> Task statement
Reproduce the forum post on standing waves and conductor losses word for word, in full.

> Passage shown

Yuri Blanarovich wrote:
But...
if the standing wave is made of forward and reverse traveling waves, should
not we be trying to keep the resistance low in the system? Or is it
insignificant?

The I^2*R losses in the conductors depend upon the net
current which is the phasor sum of the forward current
and reflected current. Since the net current is lower
above the coil in a mobile center-loaded antenna, the
resistance of the stinger is not as important as the
resistance of the bottom shaft which carries maximum
current. Whether the I^2*R losses in a stinger are
significant or not is a subjective call. If one is
looking for that last 0.1 dB that will win a mobile
antenna shootout, replacing the stainless steel
stinger with one-inch copper tubing might do the
trick.

Incidentally, in a thin-wire 1/2WL dipole, the reflected
current arriving back at the feedpoint is approximately
90% of the forward current, i.e. only about 10% of the
current is lost to radiation in its round trip to the
end of the antenna and back. The same is true of forward
and reflected voltage. The feedpoint impedance of a
1/2WL dipole results from the superposition of and
interference between the forward and reflected waves
on the standing-wave antenna at the feedpoint.

If we made a Z0=600 ohm 1/4WL open stub out of resistance
wire such that the feedpoint impedance is 73 ohms, we
would have a pretty good simulation of an antenna where
energy is converted to heat instead of being radiated.
The voltages and currents on the stub would correlate
closely with the voltages and currents on a 1/2WL dipole.
--
73, Cecil, w5dxp.com

> Information
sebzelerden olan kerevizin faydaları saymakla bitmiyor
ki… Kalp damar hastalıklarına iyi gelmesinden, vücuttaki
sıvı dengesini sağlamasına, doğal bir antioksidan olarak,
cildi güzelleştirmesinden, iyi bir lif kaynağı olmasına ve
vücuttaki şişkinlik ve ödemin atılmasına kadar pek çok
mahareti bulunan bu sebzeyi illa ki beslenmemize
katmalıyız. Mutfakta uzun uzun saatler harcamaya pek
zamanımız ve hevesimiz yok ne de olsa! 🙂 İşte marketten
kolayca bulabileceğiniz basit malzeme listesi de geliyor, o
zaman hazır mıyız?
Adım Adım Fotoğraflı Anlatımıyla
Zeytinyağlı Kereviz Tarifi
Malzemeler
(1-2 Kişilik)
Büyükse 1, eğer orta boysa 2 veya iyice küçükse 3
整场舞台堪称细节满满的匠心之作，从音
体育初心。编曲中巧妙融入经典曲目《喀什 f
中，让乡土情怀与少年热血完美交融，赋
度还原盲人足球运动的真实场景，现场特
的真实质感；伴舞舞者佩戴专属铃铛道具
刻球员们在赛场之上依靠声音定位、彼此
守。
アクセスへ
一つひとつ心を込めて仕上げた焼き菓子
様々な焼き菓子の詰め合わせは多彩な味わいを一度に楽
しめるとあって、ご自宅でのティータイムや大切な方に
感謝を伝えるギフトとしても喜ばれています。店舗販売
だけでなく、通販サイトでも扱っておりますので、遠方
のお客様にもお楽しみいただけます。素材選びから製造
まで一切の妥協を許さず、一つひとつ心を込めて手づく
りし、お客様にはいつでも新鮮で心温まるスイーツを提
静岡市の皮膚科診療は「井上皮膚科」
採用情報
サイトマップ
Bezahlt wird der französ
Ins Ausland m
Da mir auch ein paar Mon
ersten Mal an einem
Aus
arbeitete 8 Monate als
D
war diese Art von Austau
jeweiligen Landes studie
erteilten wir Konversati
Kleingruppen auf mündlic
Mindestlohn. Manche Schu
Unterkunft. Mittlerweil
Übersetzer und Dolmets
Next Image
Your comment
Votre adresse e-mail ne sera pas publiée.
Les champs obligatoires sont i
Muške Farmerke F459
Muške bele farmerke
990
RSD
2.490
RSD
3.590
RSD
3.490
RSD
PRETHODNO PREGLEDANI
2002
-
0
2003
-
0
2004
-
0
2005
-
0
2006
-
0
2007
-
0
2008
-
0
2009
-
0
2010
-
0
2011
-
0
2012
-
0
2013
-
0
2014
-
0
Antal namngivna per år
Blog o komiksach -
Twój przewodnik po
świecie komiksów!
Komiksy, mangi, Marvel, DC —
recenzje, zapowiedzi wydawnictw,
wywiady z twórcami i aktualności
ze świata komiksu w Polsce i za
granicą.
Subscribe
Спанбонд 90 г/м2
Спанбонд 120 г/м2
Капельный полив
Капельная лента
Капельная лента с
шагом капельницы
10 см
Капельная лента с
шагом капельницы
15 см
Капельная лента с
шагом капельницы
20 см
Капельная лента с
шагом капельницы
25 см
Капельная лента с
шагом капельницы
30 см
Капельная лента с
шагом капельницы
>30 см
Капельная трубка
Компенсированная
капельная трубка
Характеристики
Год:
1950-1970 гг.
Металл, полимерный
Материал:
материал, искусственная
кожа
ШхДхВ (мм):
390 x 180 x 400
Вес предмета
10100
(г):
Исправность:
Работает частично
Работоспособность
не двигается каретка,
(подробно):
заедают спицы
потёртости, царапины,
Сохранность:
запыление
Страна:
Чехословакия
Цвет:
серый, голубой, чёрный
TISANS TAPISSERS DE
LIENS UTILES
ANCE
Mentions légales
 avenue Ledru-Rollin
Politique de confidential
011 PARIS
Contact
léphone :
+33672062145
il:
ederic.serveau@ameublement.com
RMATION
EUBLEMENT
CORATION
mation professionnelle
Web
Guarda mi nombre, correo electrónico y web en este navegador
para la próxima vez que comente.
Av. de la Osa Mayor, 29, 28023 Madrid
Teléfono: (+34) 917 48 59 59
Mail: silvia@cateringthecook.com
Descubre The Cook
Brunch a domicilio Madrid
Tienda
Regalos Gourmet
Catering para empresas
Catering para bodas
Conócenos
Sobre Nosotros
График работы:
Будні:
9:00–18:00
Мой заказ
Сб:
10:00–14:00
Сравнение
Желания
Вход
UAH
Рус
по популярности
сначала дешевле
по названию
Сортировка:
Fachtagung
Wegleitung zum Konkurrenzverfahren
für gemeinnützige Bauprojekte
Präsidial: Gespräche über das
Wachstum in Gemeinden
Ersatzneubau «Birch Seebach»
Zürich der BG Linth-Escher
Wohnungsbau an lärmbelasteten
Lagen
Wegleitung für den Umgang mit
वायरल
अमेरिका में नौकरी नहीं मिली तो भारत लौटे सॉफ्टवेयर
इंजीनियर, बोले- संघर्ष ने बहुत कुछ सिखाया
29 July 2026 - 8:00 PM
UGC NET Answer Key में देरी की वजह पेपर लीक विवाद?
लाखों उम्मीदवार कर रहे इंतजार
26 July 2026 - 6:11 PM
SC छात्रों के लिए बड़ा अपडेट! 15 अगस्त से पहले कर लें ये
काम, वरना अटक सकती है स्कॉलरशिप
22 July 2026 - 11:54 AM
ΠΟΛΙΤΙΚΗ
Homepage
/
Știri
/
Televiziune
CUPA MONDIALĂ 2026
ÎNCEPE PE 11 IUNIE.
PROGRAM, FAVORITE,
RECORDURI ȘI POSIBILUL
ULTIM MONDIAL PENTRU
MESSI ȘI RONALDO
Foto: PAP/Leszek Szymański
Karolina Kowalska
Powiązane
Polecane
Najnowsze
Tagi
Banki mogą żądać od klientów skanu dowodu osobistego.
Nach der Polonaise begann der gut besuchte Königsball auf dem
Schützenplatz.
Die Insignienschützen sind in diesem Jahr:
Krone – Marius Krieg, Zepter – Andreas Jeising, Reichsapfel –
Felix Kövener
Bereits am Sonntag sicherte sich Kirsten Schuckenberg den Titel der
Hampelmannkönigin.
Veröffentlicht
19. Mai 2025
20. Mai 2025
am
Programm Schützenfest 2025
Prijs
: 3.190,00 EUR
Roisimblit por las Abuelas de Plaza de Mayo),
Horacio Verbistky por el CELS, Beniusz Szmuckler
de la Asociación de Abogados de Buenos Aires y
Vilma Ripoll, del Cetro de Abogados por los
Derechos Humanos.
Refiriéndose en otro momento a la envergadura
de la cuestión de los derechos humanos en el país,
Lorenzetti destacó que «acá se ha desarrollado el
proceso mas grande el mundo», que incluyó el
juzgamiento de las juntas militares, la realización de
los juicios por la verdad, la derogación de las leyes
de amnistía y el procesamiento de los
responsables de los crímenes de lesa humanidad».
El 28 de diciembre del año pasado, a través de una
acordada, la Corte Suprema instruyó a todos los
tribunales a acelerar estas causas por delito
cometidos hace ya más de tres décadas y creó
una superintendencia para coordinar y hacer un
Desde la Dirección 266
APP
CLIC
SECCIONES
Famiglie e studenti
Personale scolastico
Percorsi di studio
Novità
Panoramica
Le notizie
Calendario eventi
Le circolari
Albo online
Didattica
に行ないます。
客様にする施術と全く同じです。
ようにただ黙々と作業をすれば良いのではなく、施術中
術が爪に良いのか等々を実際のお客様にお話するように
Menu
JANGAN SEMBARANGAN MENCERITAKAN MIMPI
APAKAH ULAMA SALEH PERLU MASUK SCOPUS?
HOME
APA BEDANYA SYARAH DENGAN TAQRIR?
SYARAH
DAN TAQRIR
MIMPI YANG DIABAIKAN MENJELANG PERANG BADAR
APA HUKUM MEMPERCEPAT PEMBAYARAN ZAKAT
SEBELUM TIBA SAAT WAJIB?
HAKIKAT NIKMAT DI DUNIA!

> Task response
Yuri Blanarovich wrote:
But...
if the standing wave is made of forward and reverse traveling waves, should
not we be trying to keep the resistance low in the system? Or is it
insignificant?

The I^2*R losses in the conductors depend upon the net
current which is the phasor sum of the forward current
and reflected current. Since the net current is lower
above the coil in a mobile center-loaded antenna, the
resistance of the stinger is not as important as the
resistance of the bottom shaft which carries maximum
current. Whether the I^2*R losses in a stinger are
significant or not is a subjective call. If one is
looking for that last 0.1 dB that will win a mobile
antenna shootout, replacing the stainless steel
stinger with one-inch copper tubing might do the
trick.

Incidentally, in a thin-wire 1/2WL dipole, the reflected
current arriving back at the feedpoint is approximately
90% of the forward current, i.e. only about 10% of the
current is lost to radiation in its round trip to the
end of the antenna and back. The same is true of forward
and reflected voltage. The feedpoint impedance of a
1/2WL dipole results from the superposition of and
interference between the forward and reflected waves
on the standing-wave antenna at the feedpoint.

If we made a Z0=600 ohm 1/4WL open stub out of resistance
wire such that the feedpoint impedance is 73 ohms, we
would have a pretty good simulation of an antenna where
energy is converted to heat instead of being radiated.
The voltages and currents on the stub would correlate
closely with the voltages and currents on a 1/2WL dipole.
--
73, Cecil, w5dxp.com